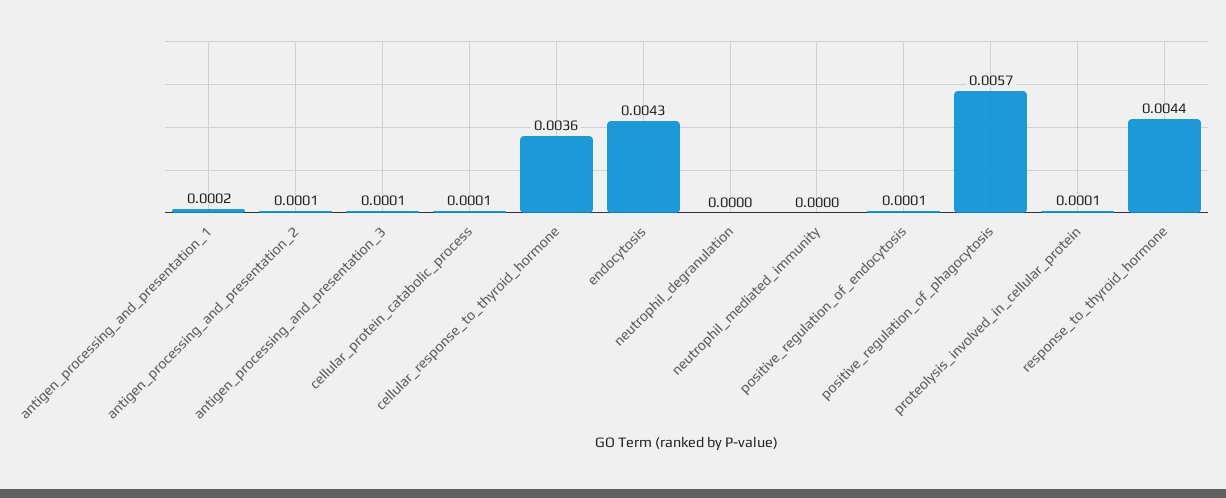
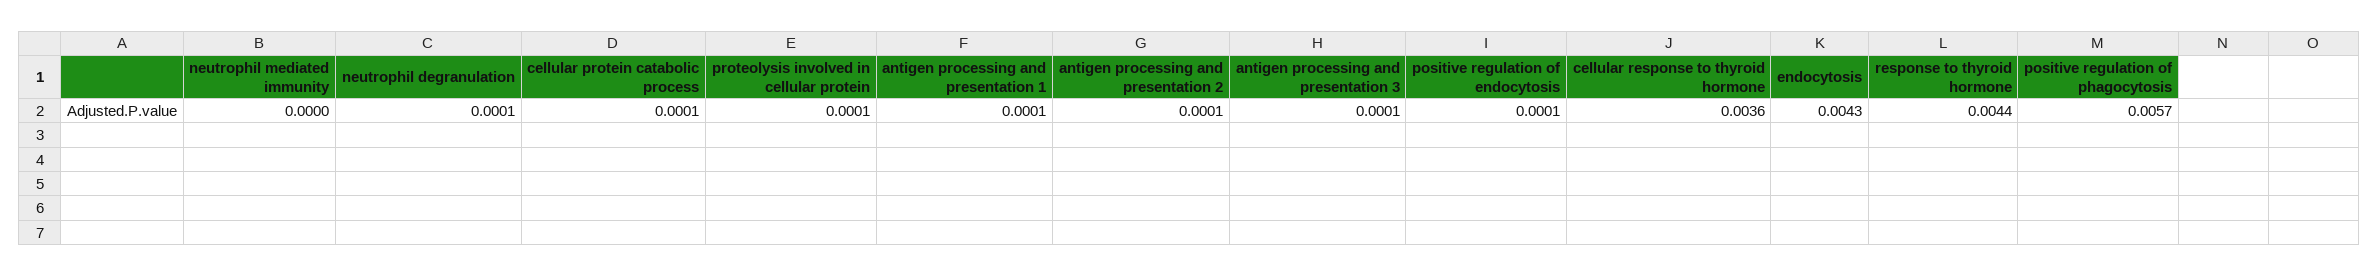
antigen_processing_and_presentation_1: 0.0002 -> 0.0001
neutrophil_degranulation: 0 -> 0.0001

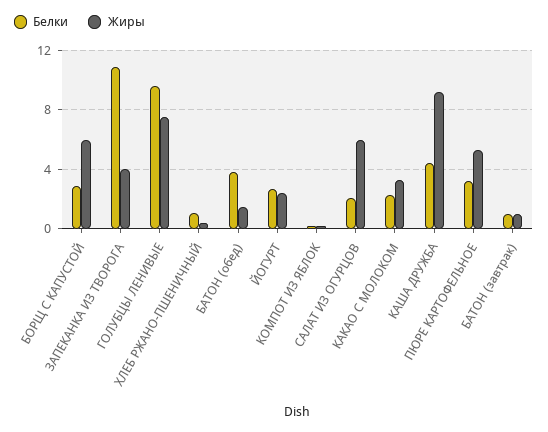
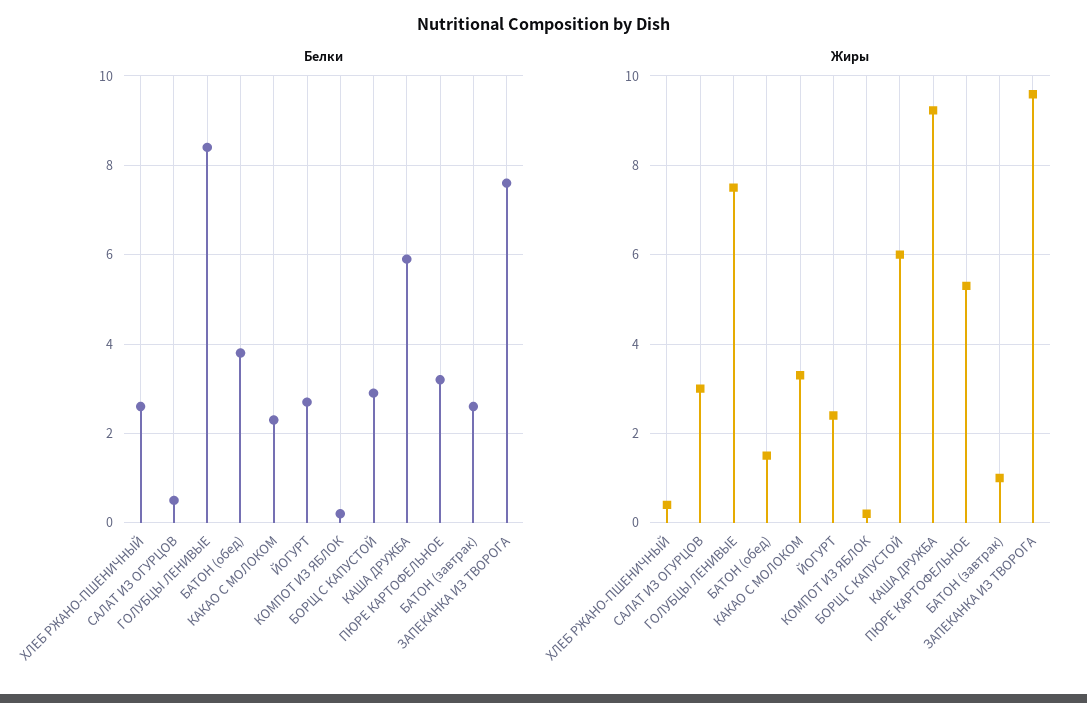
Белки, ЗАПЕКАНКА ИЗ ТВОРОГА: 11 -> 7.5
Жиры, ЗАПЕКАНКА ИЗ ТВОРОГА: 4 -> 9.6
Белки, ГОЛУБЦЫ ЛЕНИВЫЕ: 9.5 -> 8.5
Белки, ХЛЕБ РЖАНО-ПШЕНИЧНЫЙ: 1 -> 2.5
Белки, САЛАТ ИЗ ОГУРЦОВ: 2 -> 0.5
Жиры, САЛАТ ИЗ ОГУРЦОВ: 6 -> 3
Белки, КАША ДРУЖБА: 4.5 -> 6
Белки, БАТОН (завтрак): 1 -> 2.5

Work order:
Return, word for word, each line from the one that contains "Белки, ЗАПЕКАНКА ИЗ ТВОРОГА: 11 -> 7.5" through the end of the listing above.

Result of the exercise:
Белки, ЗАПЕКАНКА ИЗ ТВОРОГА: 11 -> 7.5
Жиры, ЗАПЕКАНКА ИЗ ТВОРОГА: 4 -> 9.6
Белки, ГОЛУБЦЫ ЛЕНИВЫЕ: 9.5 -> 8.5
Белки, ХЛЕБ РЖАНО-ПШЕНИЧНЫЙ: 1 -> 2.5
Белки, САЛАТ ИЗ ОГУРЦОВ: 2 -> 0.5
Жиры, САЛАТ ИЗ ОГУРЦОВ: 6 -> 3
Белки, КАША ДРУЖБА: 4.5 -> 6
Белки, БАТОН (завтрак): 1 -> 2.5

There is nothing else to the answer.